Pixel coordinate listings
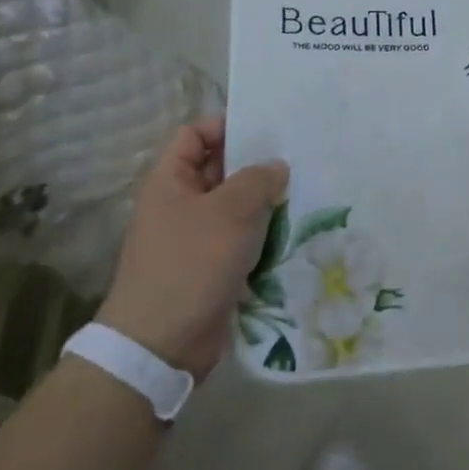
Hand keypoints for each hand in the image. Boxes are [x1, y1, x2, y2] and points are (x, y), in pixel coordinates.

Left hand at [97, 117, 288, 380]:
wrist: (162, 345)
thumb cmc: (192, 263)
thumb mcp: (231, 210)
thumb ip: (258, 178)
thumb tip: (276, 166)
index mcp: (171, 181)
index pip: (195, 133)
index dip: (226, 124)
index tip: (268, 128)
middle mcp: (180, 204)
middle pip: (220, 169)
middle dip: (256, 164)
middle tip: (299, 157)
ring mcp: (195, 238)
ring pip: (235, 207)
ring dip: (265, 203)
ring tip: (306, 191)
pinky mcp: (211, 268)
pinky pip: (241, 239)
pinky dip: (263, 235)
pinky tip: (295, 230)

_Exercise instructions_: In the records above, find each line that holds the word "index"; copy all such lines.

_Exercise result_:
index mcp: (171, 181)
index pip: (195, 133)
index dip: (226, 124)
index tip: (268, 128)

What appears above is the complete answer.